According to the Green Press Initiative, more than 30 million trees are used each year to make books sold in the US, a number still small compared to newsprint, which consumed more than 95 million. The greenhouse gas emissions and impact on endangered forests caused by the publishing industry are equally startling.
The Green Press Initiative was founded in 2001 with the goal to change an American publishing industry that publishes and sells and more books every year. For publishers this means primarily to sign on to the Book Industry Treatise on Environmentally Responsible Publishing.
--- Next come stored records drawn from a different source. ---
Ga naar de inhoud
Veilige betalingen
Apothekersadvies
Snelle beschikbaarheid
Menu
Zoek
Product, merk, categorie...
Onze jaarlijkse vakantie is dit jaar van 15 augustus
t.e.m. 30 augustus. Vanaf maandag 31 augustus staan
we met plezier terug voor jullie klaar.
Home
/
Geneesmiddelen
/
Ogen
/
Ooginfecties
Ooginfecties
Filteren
The document is an industry-originated set of goals and values individual publishers can get behind; steps like supporting and industry-wide greenhouse gas emissions reduction of 20 percent by 2020, and increasing the industry’s use of recycled fibers from the current five percent to 30 by that same year.Treatises, however, easily find support when there is no enforcement and the document itself is produced by the industry it’s designed to change. Still, the Green Press Initiative has claimed clear successes since they got started. GPI advocacy has brought over 180 American publishers to develop environmental paper policies, creating a six-fold increase in the recycled paper it uses annually. That’s just where their successes start.
They make clear it’s not just book publishers who can and should make a difference in the industry. At the GPI homepage, the “action steps” toolbar shows how everybody in the industry, from authors to publishers to consumers, can help make a difference with clear plans for action. Just one more way all of us can put a better future in our own hands and run with it.